15. Press Search object in pathway maps.
16. In this box, you would be able to search for a variety of different things. Enter the E.C. number for your protein (enter just the numbers in the format “X.X.X.X”) and press exec.ww
17. Take note of the pathway(s) in which your enzyme participates. Depending on the enzyme there may be only one listing or there may be several. Click on the hyperlink to bring up the actual pathway map. We will look at a number of these pathways later in the semester.
18. Your enzyme will be colored red on the pathway. All of the E.C. numbers and intermediary metabolites are hyperlinks. Press on the link to your enzyme. What information is here? We will explore metabolic diseases in a few moments. Look toward the bottom for a line entitled Disease. MIM:#####. This link will take you directly to the database for genetic diseases. Press the back button to return to the map.
19. Now, press on the circle that represents your starting material. A structure of the compound will appear. If this compound is used in several different metabolic reactions, you will be able to see that on the page that appears. Press the back button and return to the metabolic map.
20. You can superimpose a lot of information on the pathway by using the pull down menu at the top left. For instance, click an hold on the pull down menu that reads reference pathway. Select Homo sapiens. Then press Exec. Some of the boxes are now shaded. Is your enzyme shaded? Click on the shaded box to see information on this homolog. Clicking on the back button will take you back to the pathway. To what use could you put the knowledge that metabolic pathways between two organisms sometimes differ?
21. Now, to see if there are any genetic diseases associated with your enzyme, go to the OMIM database is the on-line database of Mendelian Inheritance in Man (http://www.ncbi.nlm.nih.gov/Omim/). You may have already found one or more of them in step 18.
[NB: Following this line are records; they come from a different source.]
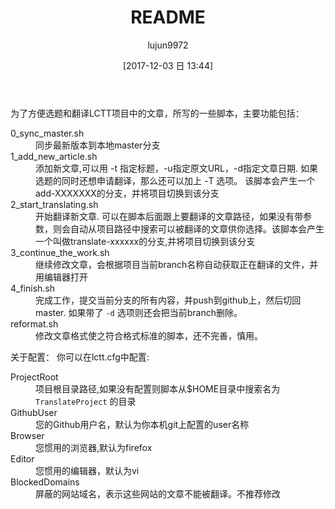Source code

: #+TITLE: README
#+AUTHOR: lujun9972
#+TAGS: lctt-scripts
#+DATE: [2017-12-03 日 13:44]
#+LANGUAGE:  zh-CN
#+OPTIONS:  H:6 num:nil toc:t \n:nil ::t |:t ^:nil -:nil f:t *:t <:nil

为了方便选题和翻译LCTT项目中的文章，所写的一些脚本，主要功能包括：

+ 0_sync_master.sh :: 同步最新版本到本地master分支
+ 1_add_new_article.sh :: 添加新文章,可以用 -t 指定标题，-u指定原文URL，-d指定文章日期. 如果选题的同时还想申请翻译，那么还可以加上 -T 选项。 该脚本会产生一个add-XXXXXXX的分支，并将项目切换到该分支
+ 2_start_translating.sh :: 开始翻译新文章. 可以在脚本后面跟上要翻译的文章路径，如果没有带参数，则会自动从项目路径中搜索可以被翻译的文章供你选择。该脚本会产生一个叫做translate-xxxxxx的分支,并将项目切换到该分支
+ 3_continue_the_work.sh :: 继续修改文章，会根据项目当前branch名称自动获取正在翻译的文件，并用编辑器打开
+ 4_finish.sh :: 完成工作，提交当前分支的所有内容，并push到github上，然后切回master. 如果带了 =-d= 选项则还会把当前branch删除。
+ reformat.sh :: 修改文章格式使之符合格式标准的脚本，还不完善，慎用。

关于配置：
你可以在lctt.cfg中配置:

+ ProjectRoot :: 项目根目录路径,如果没有配置则脚本从$HOME目录中搜索名为 =TranslateProject= 的目录
+ GithubUser :: 您的Github用户名，默认为你本机git上配置的user名称
+ Browser :: 您惯用的浏览器,默认为firefox
+ Editor :: 您惯用的编辑器，默认为vi
+ BlockedDomains :: 屏蔽的网站域名，表示这些网站的文章不能被翻译。不推荐修改
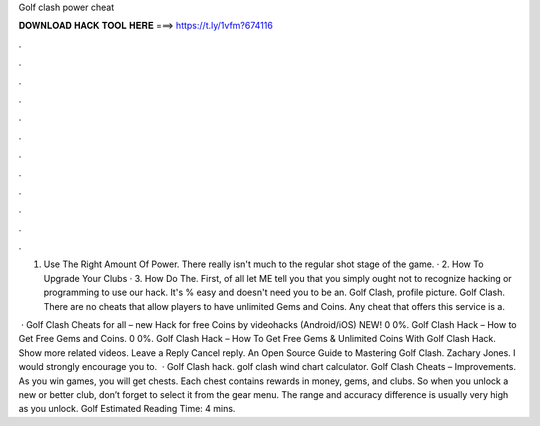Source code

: Golf clash power cheat



𝐃𝐎𝐖𝐍𝐋𝐎𝐀𝐃 𝐇𝐀𝐂𝐊 𝐓𝐎𝐎𝐋 𝐇𝐄𝐑𝐄 ===> https://t.ly/1vfm?674116



.



.



.



.



.



.



.



.



.



.



.



.

1. Use The Right Amount Of Power. There really isn't much to the regular shot stage of the game. · 2. How To Upgrade Your Clubs · 3. How Do The. First, of all let ME tell you that you simply ought not to recognize hacking or programming to use our hack. It's % easy and doesn't need you to be an. Golf Clash, profile picture. Golf Clash. There are no cheats that allow players to have unlimited Gems and Coins. Any cheat that offers this service is a.

 · Golf Clash Cheats for all – new Hack for free Coins by videohacks (Android/iOS) NEW! 0 0%. Golf Clash Hack – How to Get Free Gems and Coins. 0 0%. Golf Clash Hack – How To Get Free Gems & Unlimited Coins With Golf Clash Hack. Show more related videos. Leave a Reply Cancel reply. An Open Source Guide to Mastering Golf Clash. Zachary Jones. I would strongly encourage you to.  · Golf Clash hack. golf clash wind chart calculator. Golf Clash Cheats – Improvements. As you win games, you will get chests. Each chest contains rewards in money, gems, and clubs. So when you unlock a new or better club, don’t forget to select it from the gear menu. The range and accuracy difference is usually very high as you unlock. Golf Estimated Reading Time: 4 mins.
22. Click on Search the OMIM database.
23. Enter the name of your enzyme in the search window and press return.
24. The computer should respond with a list of citations to your enzyme. Use this information to answer question below. Some of the proteins will have very extensive links while others will be pretty minimalistic. For anyone who wants to see how much information there is on a well-studied genetic defect, explore phenylalanine hydroxylase (EC: 1.14.16.1), the enzyme responsible for PKU.
25. Take notice of your enzyme throughout the course. You may be called on to tell us something interesting about your enzyme during our discussions.
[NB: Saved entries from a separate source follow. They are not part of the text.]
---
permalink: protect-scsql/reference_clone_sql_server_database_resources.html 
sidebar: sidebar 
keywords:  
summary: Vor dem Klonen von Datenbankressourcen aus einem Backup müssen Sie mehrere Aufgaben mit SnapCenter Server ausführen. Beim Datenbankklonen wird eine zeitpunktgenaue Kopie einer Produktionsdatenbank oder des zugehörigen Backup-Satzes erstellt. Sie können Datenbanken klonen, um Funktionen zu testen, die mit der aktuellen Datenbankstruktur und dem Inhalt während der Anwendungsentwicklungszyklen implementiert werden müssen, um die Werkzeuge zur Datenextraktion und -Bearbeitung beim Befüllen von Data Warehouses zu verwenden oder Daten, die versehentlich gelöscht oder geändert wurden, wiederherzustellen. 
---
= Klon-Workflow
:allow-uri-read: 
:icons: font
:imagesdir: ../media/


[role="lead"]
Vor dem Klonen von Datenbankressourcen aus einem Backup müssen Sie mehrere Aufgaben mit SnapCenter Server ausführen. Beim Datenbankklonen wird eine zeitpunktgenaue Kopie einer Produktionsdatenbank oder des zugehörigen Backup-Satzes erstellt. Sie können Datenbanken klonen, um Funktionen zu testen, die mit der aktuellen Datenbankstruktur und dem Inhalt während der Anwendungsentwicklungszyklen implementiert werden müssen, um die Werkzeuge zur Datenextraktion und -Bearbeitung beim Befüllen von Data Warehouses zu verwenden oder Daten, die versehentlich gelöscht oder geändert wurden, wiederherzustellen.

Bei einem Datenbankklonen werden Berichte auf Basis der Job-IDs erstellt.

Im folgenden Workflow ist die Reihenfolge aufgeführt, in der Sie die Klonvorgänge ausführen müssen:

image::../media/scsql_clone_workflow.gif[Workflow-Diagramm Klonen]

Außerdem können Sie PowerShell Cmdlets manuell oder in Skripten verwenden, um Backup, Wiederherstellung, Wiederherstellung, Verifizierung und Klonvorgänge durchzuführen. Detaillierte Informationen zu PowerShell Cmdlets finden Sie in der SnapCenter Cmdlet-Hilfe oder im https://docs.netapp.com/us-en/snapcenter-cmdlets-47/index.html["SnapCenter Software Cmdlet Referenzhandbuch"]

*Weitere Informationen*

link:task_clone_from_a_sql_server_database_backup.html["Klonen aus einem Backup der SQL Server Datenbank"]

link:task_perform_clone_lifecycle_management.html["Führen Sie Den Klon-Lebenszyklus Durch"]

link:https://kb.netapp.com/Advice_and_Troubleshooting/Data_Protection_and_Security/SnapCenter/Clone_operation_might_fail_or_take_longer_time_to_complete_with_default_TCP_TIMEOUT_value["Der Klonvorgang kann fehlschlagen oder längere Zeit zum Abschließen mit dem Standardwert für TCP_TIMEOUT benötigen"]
Thought questions to help you reflect on the exercise and analyze the output files:
a) Compare and contrast the information available on the NiceZyme and NiceProt pages and explain when you might one to consult one rather than the other.
b) In three independent digestions, subject your protein to cleavage with trypsin, chymotrypsin (high specificity) and cyanogen bromide. Use the tool PeptideCutter found on the ExPASy home page (ExPASy --> proteomics tools --> Identification and characterization --> peptidecutter). Turn in the cleavage map with your problem set. For one peptide (10 amino acids or longer) draw out the complete structure, calculate its molecular weight and determine its net charge at pH 2, pH 7 and pH 9.
c) What chemical reaction does your enzyme catalyze?
d) Does your enzyme require a cofactor for catalytic activity?
e) In what metabolic pathway does your protein participate?
f) Is there a disease associated with a mutation of your protein? If so, what is it? If there are multiple, describe one. Include information on what that disease is, what the mutation is that causes it and whether the disease is related to altered activity, altered expression levels or improper regulation of the activity.